Why black history?

Published: Monday, March 1, 2004 at 6:01 a.m.
Last Modified: Sunday, February 29, 2004 at 10:14 p.m.

Ruth Brown is a proud African-American woman with a long history of civil rights engagement. After moving to Gainesville in 1992, she was for six years president of the Alachua County NAACP branch (1996-2002).

At 77, she is trying to retire, but there is always one more issue demanding her attention. Like the complete infusion of black history into the K-12 curriculum, as mandated by the 1994 legislature.

As many black parents have told the School Board and a reporter's survey two years ago showed, only a few teachers have the background to cover the subject well. Brown feels it is vital that all children should know that historians have established that human history began with the black race in the African country of Egypt.

"Black children need to know where they came from. People always need to know their family history. They would feel incomplete without that knowledge. Black people especially need to know that their ancestors created a great civilization," Brown said.

"If your beginnings are kept from you, you might be ashamed of who you are," she said. "I think the day-by-day activities under the rules of segregation did more damage than the fears aroused by the vicious actions such as lynching."

Parents and educators today talk a great deal about a child's need for positive self-esteem, she said. It can be difficult in a racist society for a minority child to maintain feelings of self-worth.
+++
__EXERCISE__: Translate this sentence from the black history article into Spanish: "People always need to know their family history." None of the entries are needed for the task here.

__DATASET EXCERPTS__:
+++
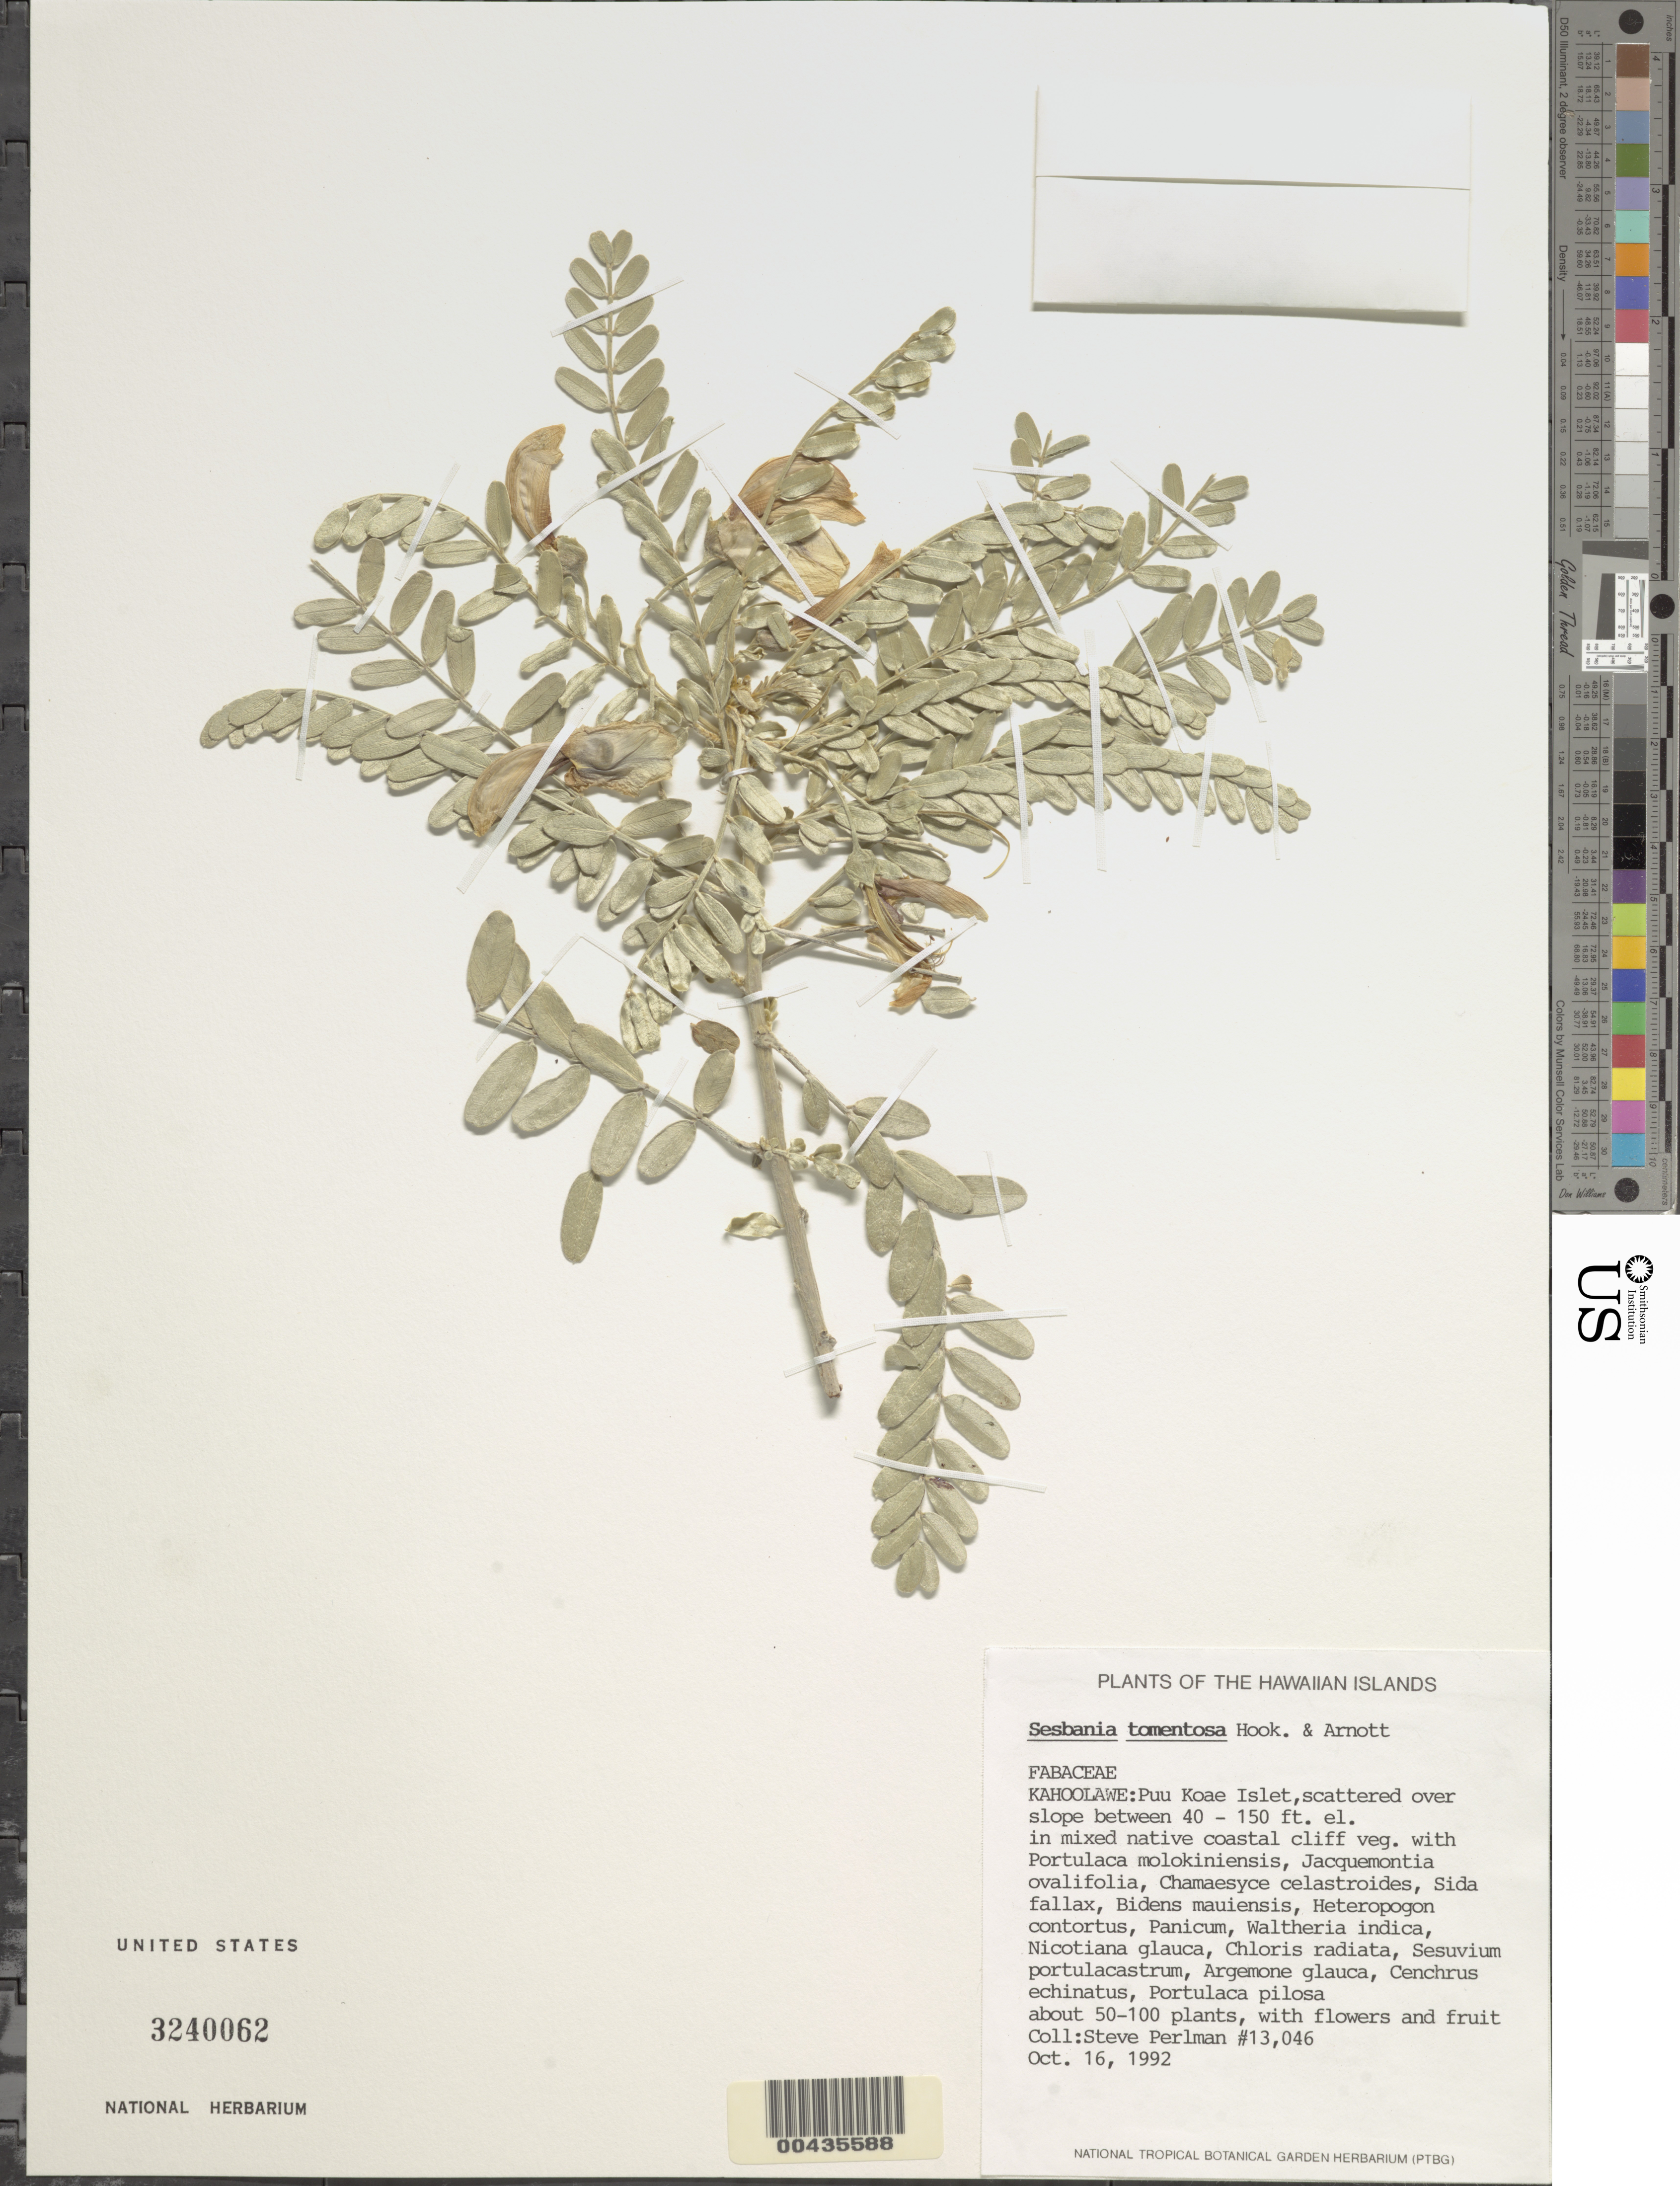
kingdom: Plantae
+++
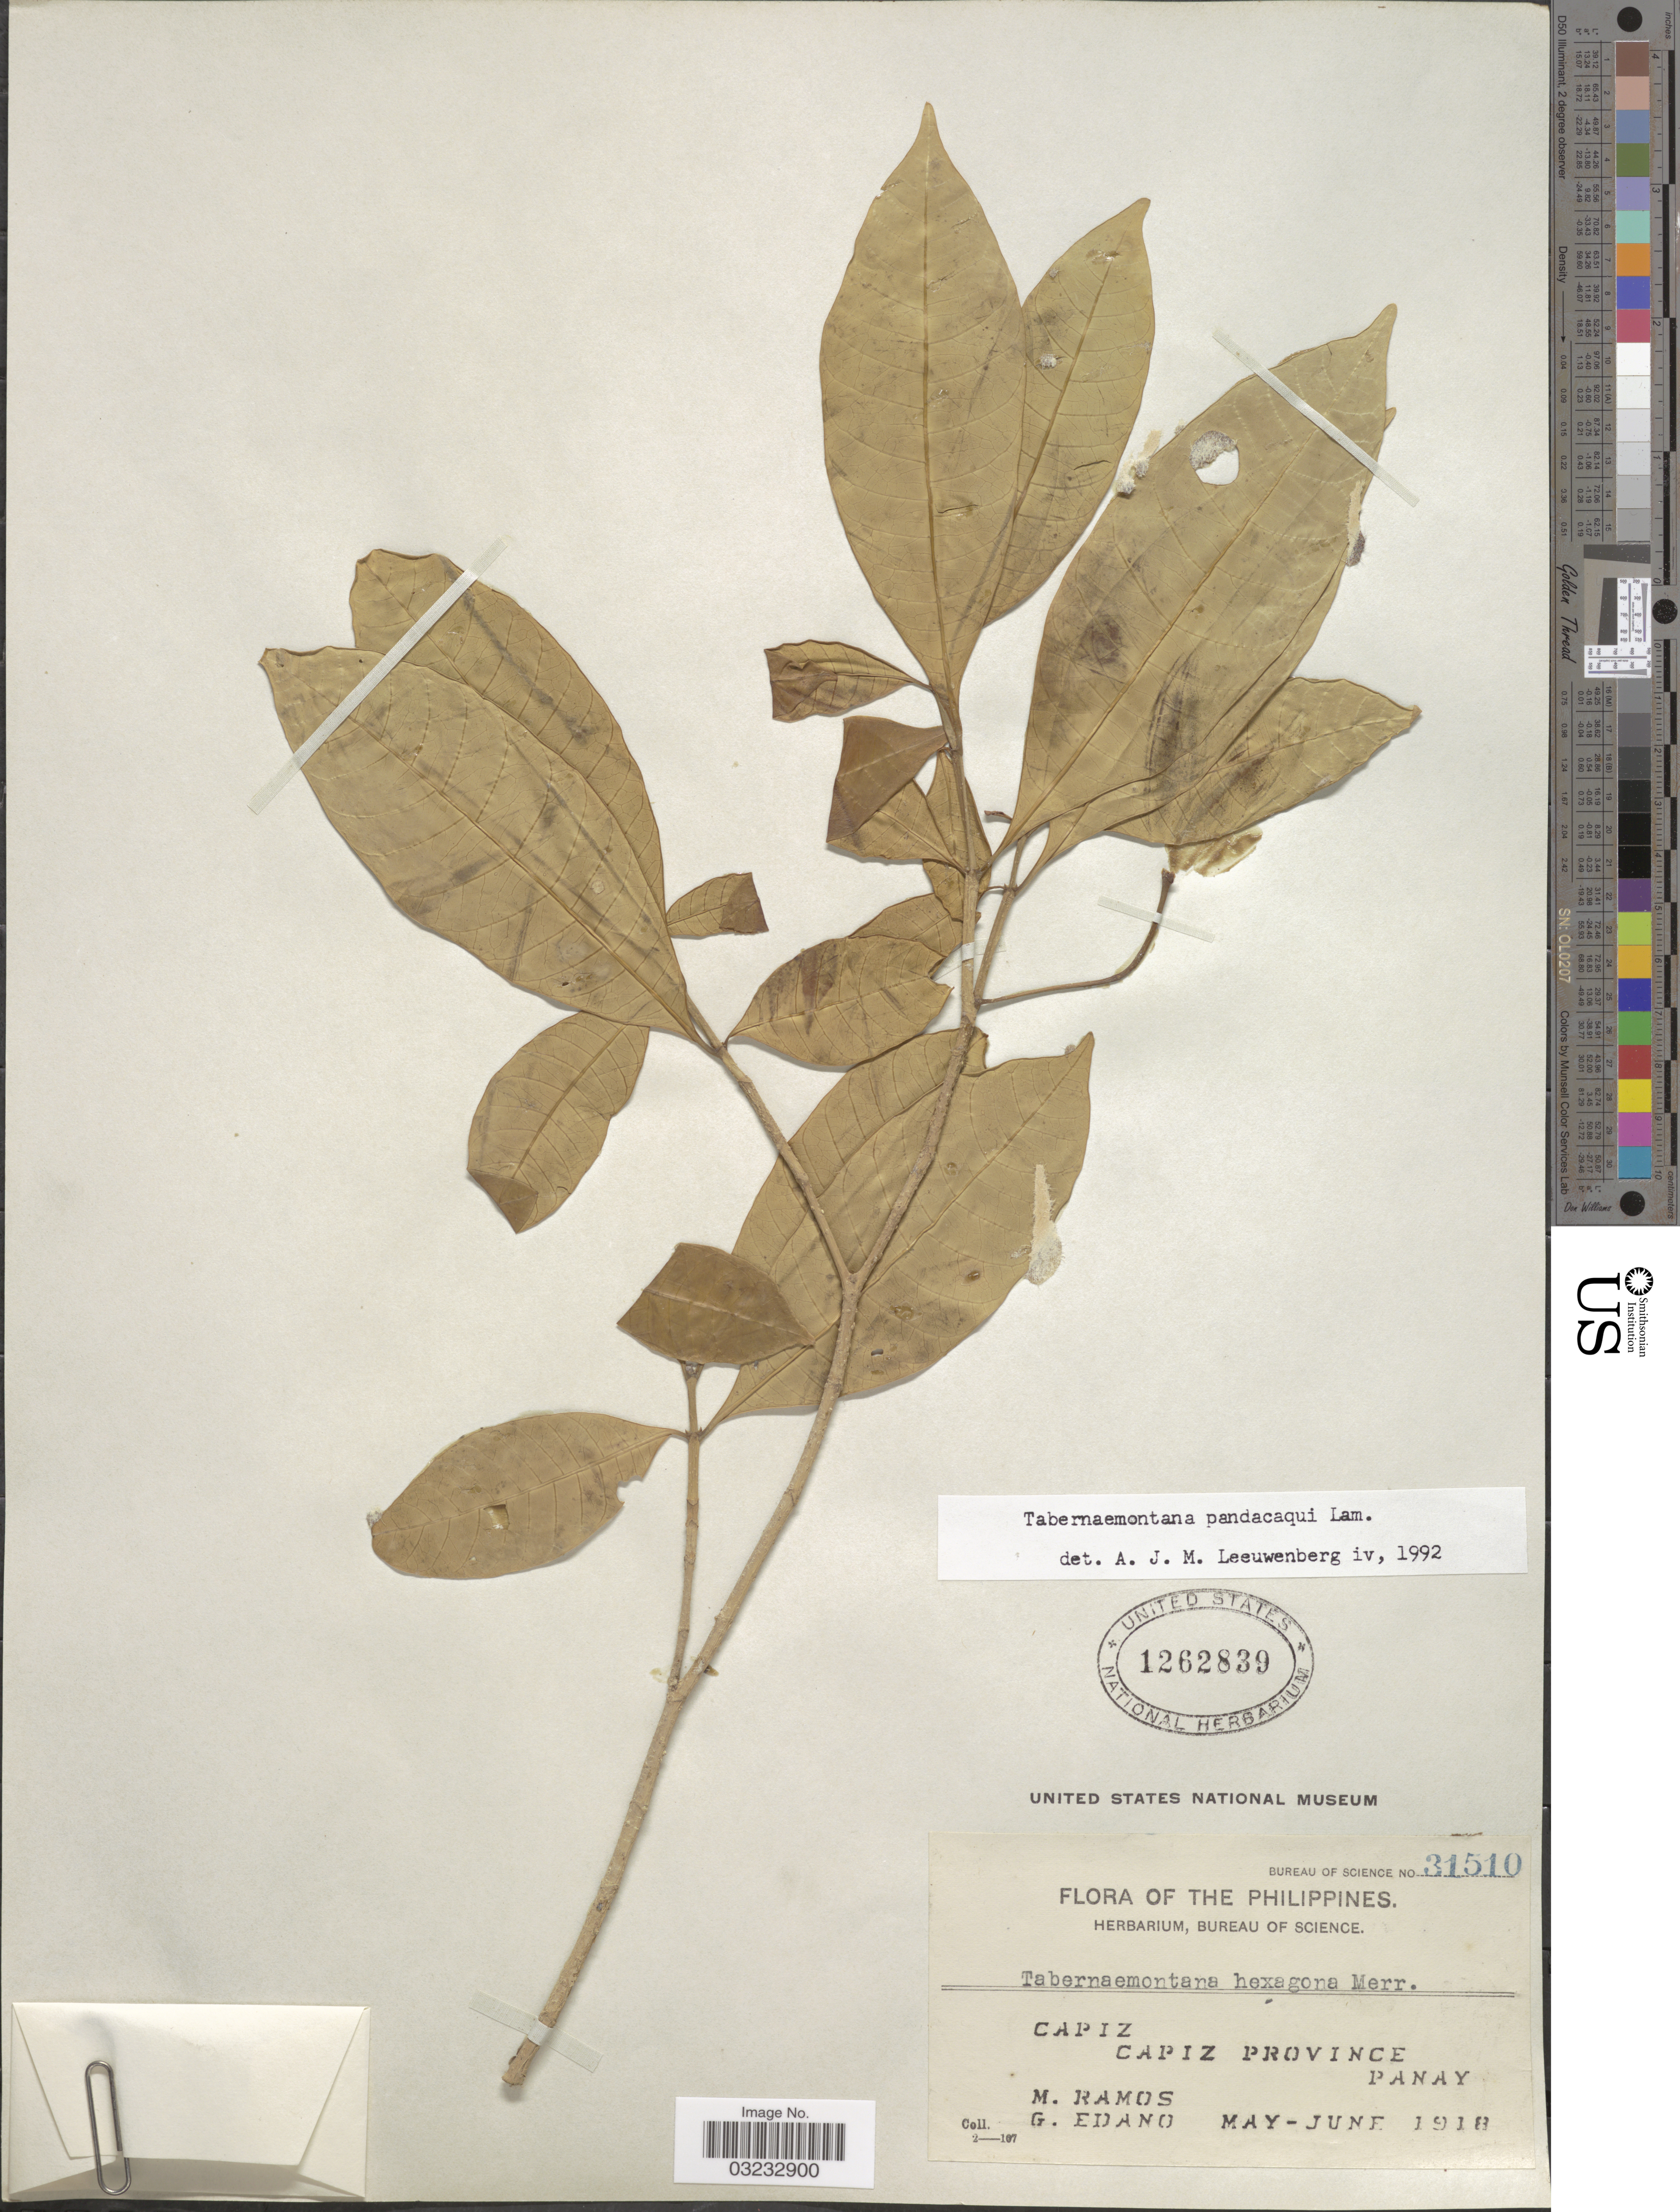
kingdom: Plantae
+++
__THE ANSWER__: La gente siempre necesita conocer su historia familiar.